Ces renseignemens fournis par les espions de M. Seroka, chargé des affaires arabes de la colonne, déterminèrent le plan d’attaque. Trois colonnes sans bagages et pourvues de deux journées de vivres devaient surprendre et enlever les positions de Narah à la pointe du jour, en attaquant par trois côtés différens. Si elles ne réussissaient pas à emporter le village principal par un coup de vigueur, elles remonteraient le ravin, se réuniraient vers le col pour le franchir à tire-d’aile et tomber à l’improviste sur Taughanimt et Iguelfen, où l’on ferait une razzia de toutes les richesses appartenant à l’ennemi. Cette opération en dehors des prévisions de la défense devait produire un effet certain. Outre qu’on atteignait Narah dans ses biens, par l’enlèvement des familles on pouvait l’amener à la soumission. Toutefois le plan n’eut pas besoin d’être exécuté comme il avait été conçu; la vaillance de nos soldats l’abrégea singulièrement.
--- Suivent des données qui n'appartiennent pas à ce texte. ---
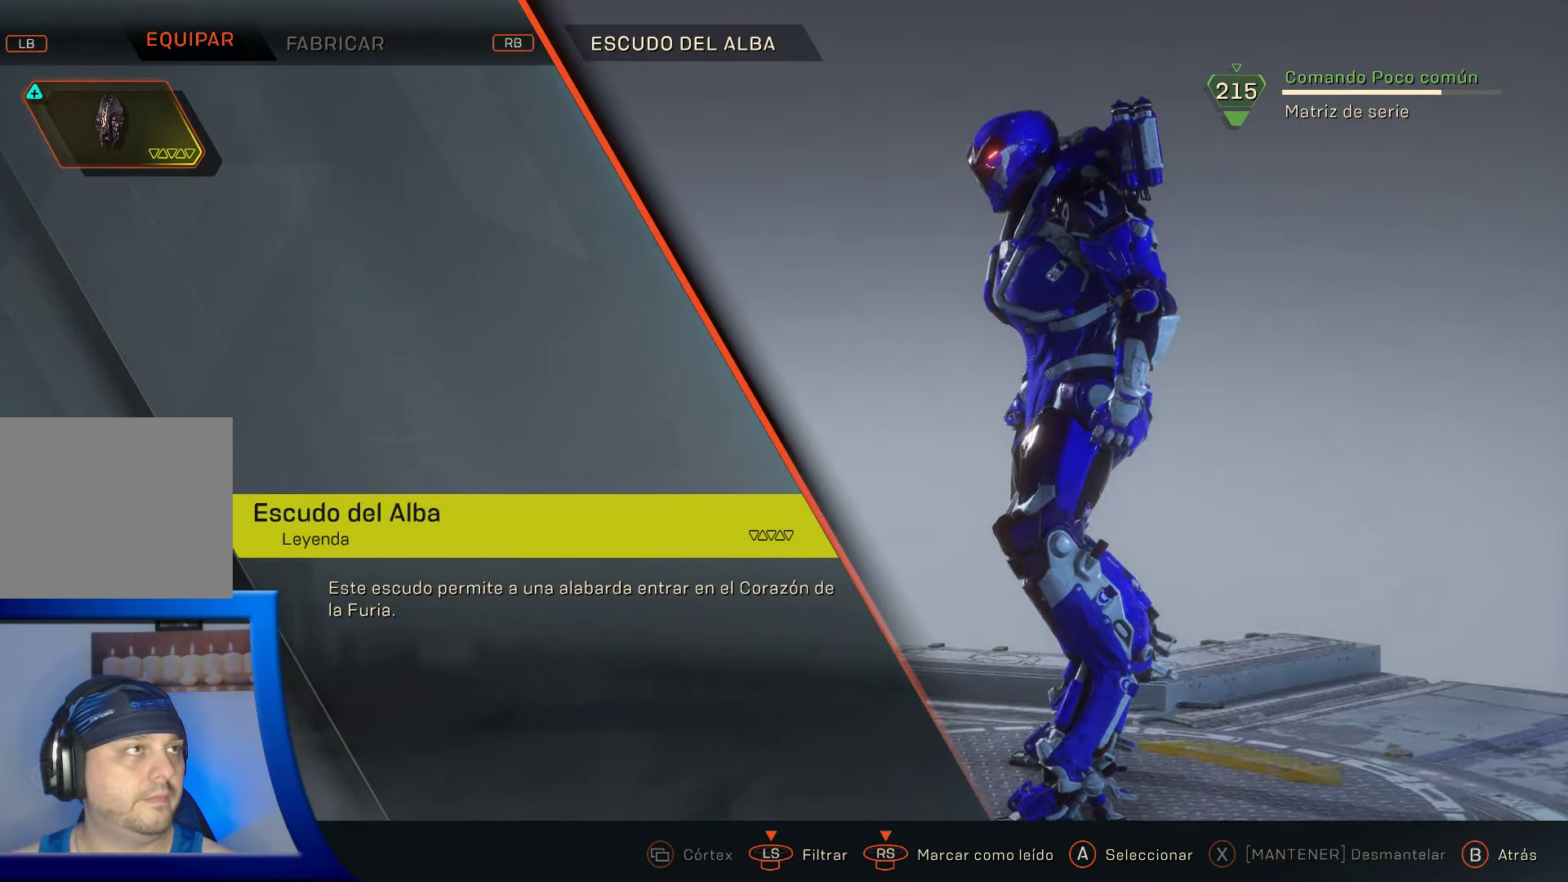
{"buttons": [], "left_stick": "center", "right_stick": "left", "events": []}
Le 4 au soir, le colonel Canrobert réunit auprès de sa tente les chefs de corps pour leur expliquer ses projets et les détails d’exécution qu’il leur confiait; puis, se rendant avec eux sur un mamelon de la rive droite de l’Abdi, il leur montra le faîte d’une maison se détachant des ombres de la montagne, qui indiquait seule la vraie position de Narah. Dès le matin, nos soldats avaient construit des retranchemens en pierres sèches pour mettre à l’abri de toute atteinte sérieuse nos bagages et nos approvisionnemens, qu’on devait laisser à la garde des hommes les moins valides, formant un effectif de 800 hommes et appuyés par un obusier de montagne.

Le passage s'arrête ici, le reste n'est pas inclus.